Copy out every line of text in the records below word for word, leaving out the pictures.

Extracted records:
--- BEGIN ---
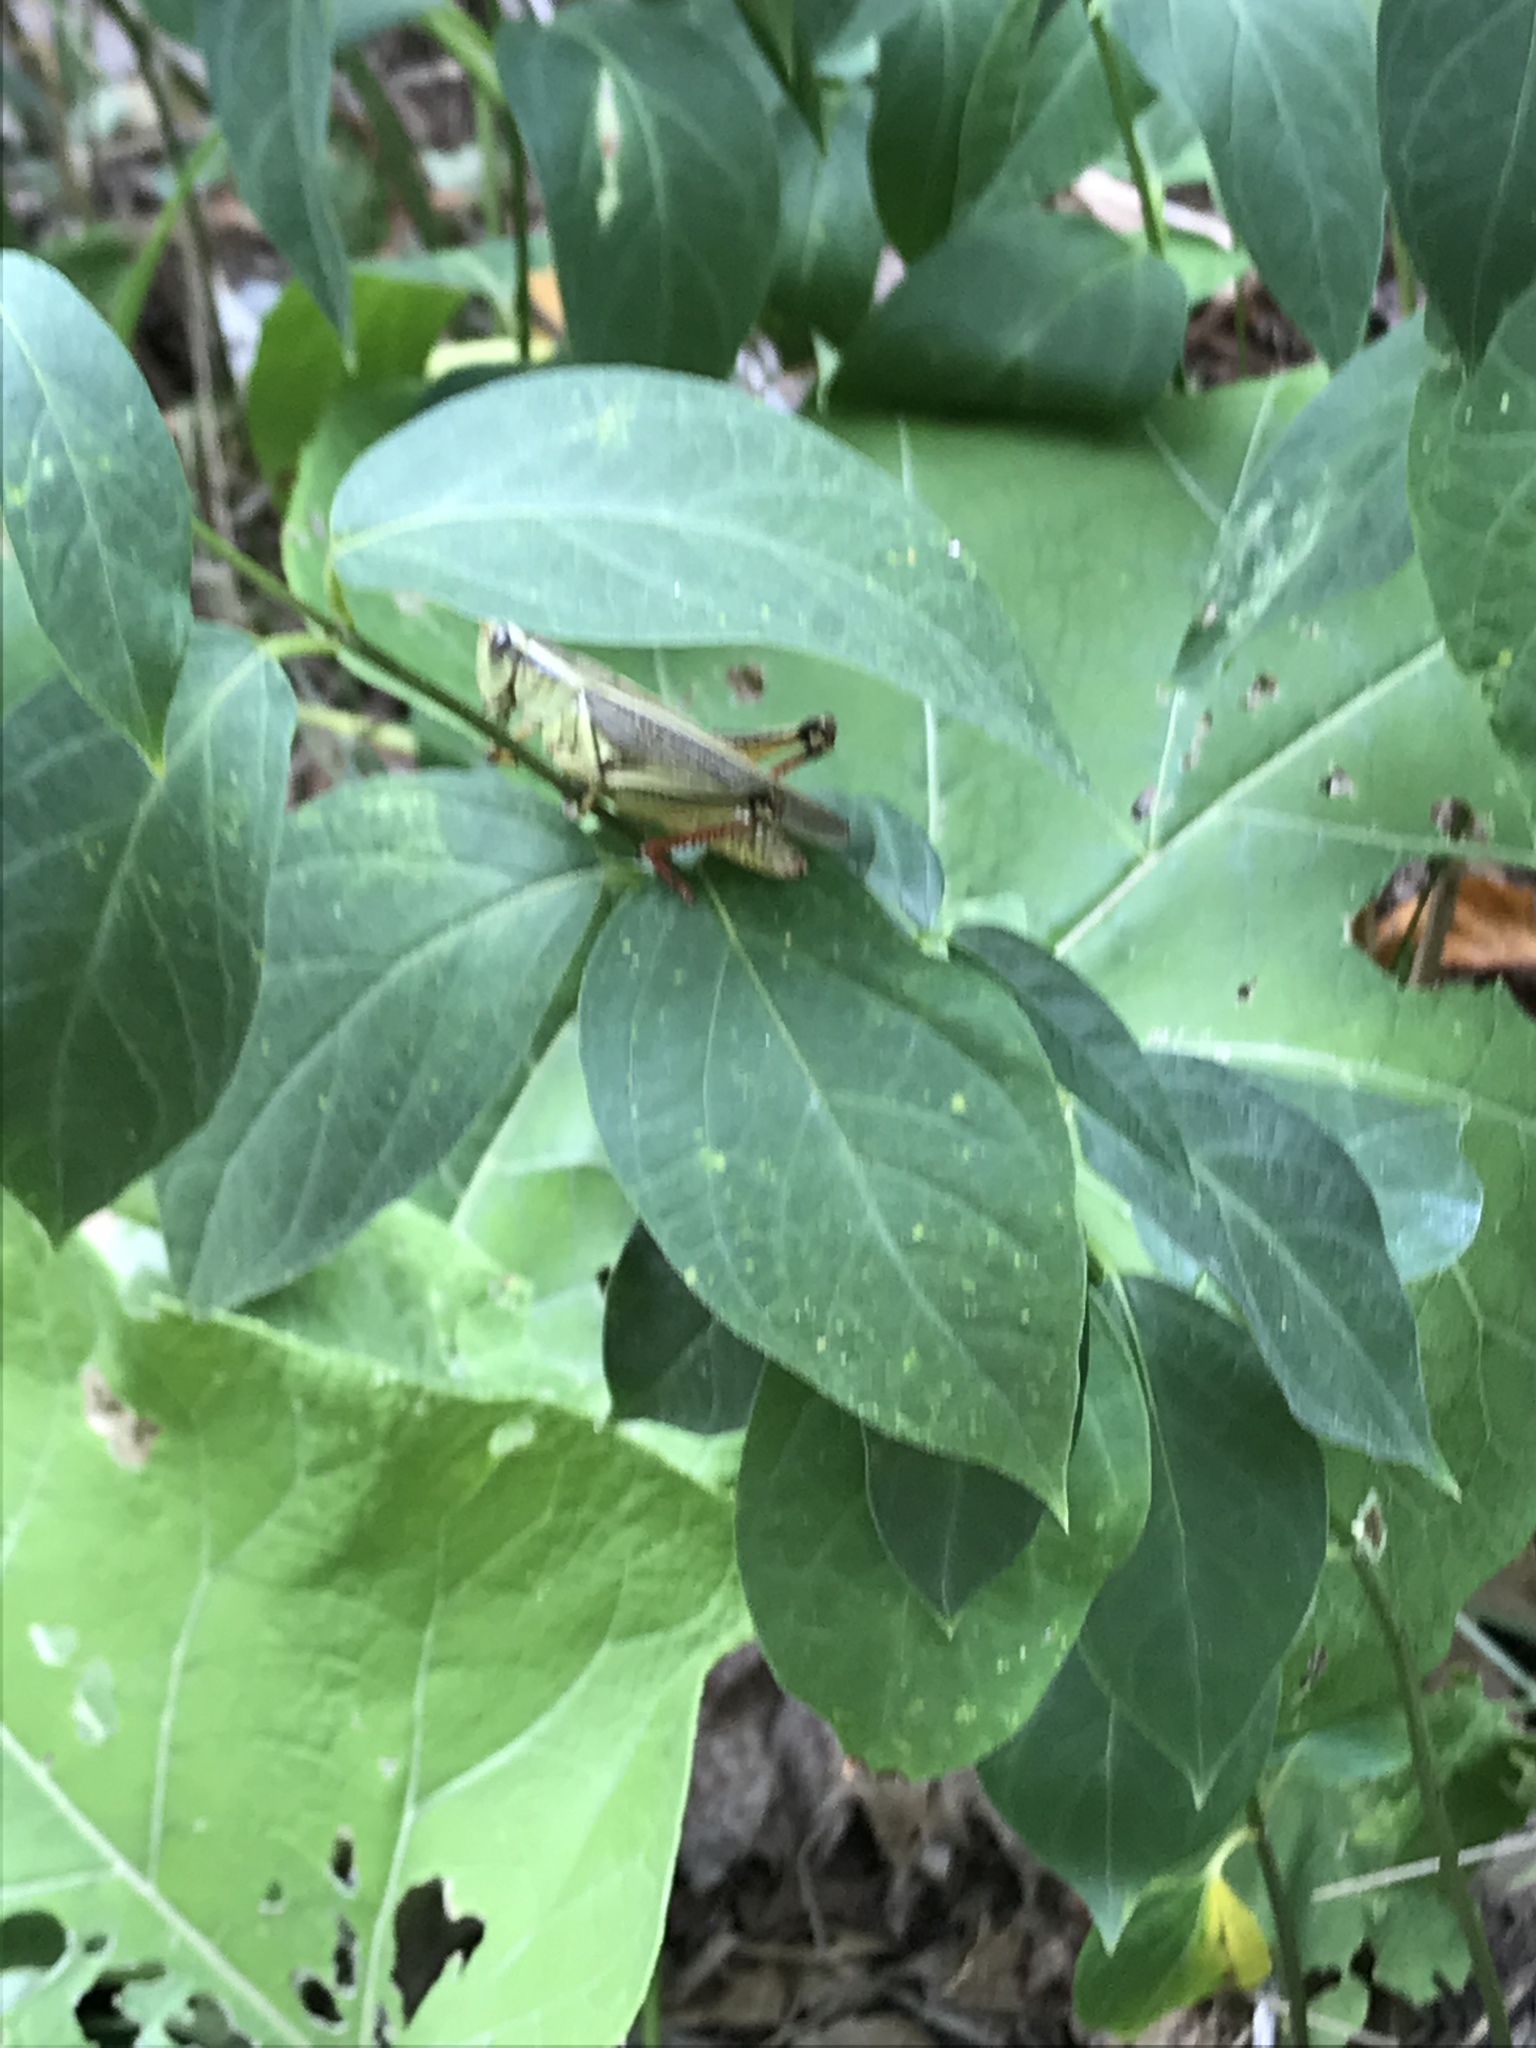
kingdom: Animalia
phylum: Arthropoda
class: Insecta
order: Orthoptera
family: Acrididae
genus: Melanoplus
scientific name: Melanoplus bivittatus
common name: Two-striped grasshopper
--- END ---
Final result:
kingdom: Animalia
phylum: Arthropoda
class: Insecta
order: Orthoptera
family: Acrididae
genus: Melanoplus
scientific name: Melanoplus bivittatus
common name: Two-striped grasshopper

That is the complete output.